In the records below, find the line containing "09.45 - 10.30" and the line containing "- Dropping Values"; please repeat exactly the lines from one to the other, both included, and nothing more.
::::::
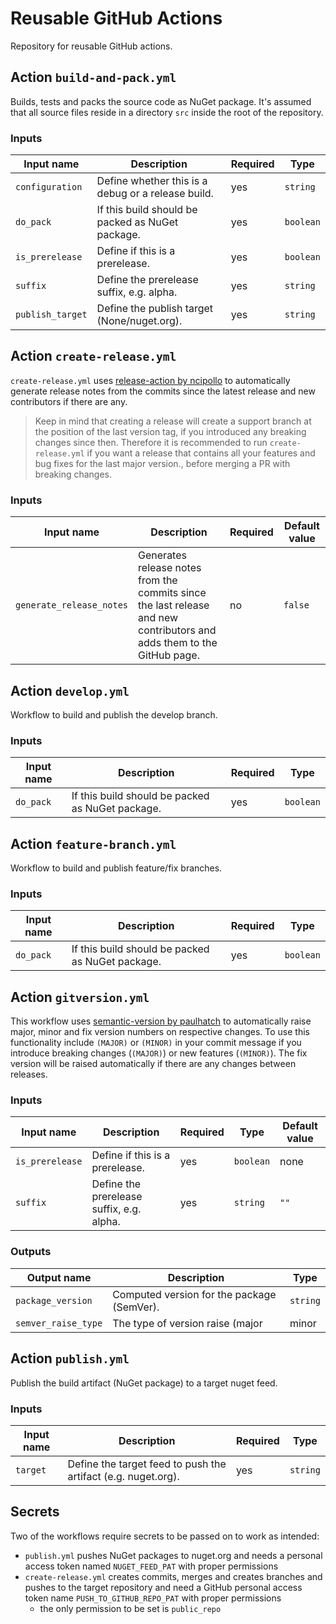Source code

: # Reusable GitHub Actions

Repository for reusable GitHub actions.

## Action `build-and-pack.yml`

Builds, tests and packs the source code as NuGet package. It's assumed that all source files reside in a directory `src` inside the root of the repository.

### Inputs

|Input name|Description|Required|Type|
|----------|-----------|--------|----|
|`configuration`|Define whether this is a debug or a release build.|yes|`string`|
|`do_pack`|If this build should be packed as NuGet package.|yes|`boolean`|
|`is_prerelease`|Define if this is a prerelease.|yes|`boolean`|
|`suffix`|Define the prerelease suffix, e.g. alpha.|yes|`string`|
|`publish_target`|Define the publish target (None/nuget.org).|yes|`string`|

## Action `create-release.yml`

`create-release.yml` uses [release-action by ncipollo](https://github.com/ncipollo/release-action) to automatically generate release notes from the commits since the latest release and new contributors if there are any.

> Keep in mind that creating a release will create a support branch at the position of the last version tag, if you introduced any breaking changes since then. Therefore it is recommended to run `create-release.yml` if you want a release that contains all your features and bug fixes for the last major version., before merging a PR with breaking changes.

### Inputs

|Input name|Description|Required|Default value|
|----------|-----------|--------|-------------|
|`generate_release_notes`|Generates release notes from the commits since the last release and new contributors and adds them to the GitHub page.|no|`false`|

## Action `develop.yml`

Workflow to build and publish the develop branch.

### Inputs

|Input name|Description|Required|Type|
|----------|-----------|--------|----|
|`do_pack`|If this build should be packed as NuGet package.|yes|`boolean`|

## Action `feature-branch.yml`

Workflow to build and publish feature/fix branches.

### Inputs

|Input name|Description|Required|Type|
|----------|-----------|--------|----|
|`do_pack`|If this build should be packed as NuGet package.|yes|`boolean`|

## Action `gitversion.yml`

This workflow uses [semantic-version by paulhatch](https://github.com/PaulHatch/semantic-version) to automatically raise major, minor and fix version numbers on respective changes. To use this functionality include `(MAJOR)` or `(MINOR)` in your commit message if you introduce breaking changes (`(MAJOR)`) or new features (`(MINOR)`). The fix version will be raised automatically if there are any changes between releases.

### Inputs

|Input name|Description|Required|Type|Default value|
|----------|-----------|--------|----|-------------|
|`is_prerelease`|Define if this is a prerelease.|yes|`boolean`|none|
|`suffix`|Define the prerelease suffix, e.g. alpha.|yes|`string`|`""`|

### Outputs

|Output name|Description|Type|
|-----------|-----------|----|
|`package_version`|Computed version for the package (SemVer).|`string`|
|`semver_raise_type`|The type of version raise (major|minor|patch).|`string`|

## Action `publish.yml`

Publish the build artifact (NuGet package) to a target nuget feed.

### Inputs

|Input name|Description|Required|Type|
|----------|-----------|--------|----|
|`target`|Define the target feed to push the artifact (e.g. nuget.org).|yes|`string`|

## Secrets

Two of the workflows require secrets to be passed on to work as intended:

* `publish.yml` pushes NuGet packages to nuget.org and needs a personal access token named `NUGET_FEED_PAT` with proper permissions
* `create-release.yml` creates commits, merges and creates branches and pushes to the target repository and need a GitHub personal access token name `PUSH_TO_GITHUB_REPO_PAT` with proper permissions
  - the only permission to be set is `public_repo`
::::::
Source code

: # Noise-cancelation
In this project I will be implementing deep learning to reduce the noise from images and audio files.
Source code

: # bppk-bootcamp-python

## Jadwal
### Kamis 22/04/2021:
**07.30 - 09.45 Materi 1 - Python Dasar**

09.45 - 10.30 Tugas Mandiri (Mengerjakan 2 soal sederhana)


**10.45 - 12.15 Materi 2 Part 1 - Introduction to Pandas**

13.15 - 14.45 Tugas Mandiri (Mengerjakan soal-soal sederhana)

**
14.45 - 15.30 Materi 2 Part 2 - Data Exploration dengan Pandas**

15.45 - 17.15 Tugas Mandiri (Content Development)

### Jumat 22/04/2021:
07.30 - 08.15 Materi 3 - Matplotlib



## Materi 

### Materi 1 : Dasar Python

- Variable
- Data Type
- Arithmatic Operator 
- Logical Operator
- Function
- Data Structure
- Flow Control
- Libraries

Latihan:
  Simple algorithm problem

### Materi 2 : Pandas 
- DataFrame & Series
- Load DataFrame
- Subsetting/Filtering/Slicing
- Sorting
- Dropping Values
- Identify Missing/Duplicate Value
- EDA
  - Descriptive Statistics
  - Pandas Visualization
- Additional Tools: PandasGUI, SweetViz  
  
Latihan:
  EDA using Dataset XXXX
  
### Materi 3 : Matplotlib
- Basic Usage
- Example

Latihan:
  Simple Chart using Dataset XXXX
::::::
## COMPLETED EXERCISE
09.45 - 10.30 Tugas Mandiri (Mengerjakan 2 soal sederhana)


**10.45 - 12.15 Materi 2 Part 1 - Introduction to Pandas**

13.15 - 14.45 Tugas Mandiri (Mengerjakan soal-soal sederhana)

**
14.45 - 15.30 Materi 2 Part 2 - Data Exploration dengan Pandas**

15.45 - 17.15 Tugas Mandiri (Content Development)

### Jumat 22/04/2021:
07.30 - 08.15 Materi 3 - Matplotlib



## Materi 

### Materi 1 : Dasar Python

- Variable
- Data Type
- Arithmatic Operator 
- Logical Operator
- Function
- Data Structure
- Flow Control
- Libraries

Latihan:
  Simple algorithm problem

### Materi 2 : Pandas 
- DataFrame & Series
- Load DataFrame
- Subsetting/Filtering/Slicing
- Sorting
- Dropping Values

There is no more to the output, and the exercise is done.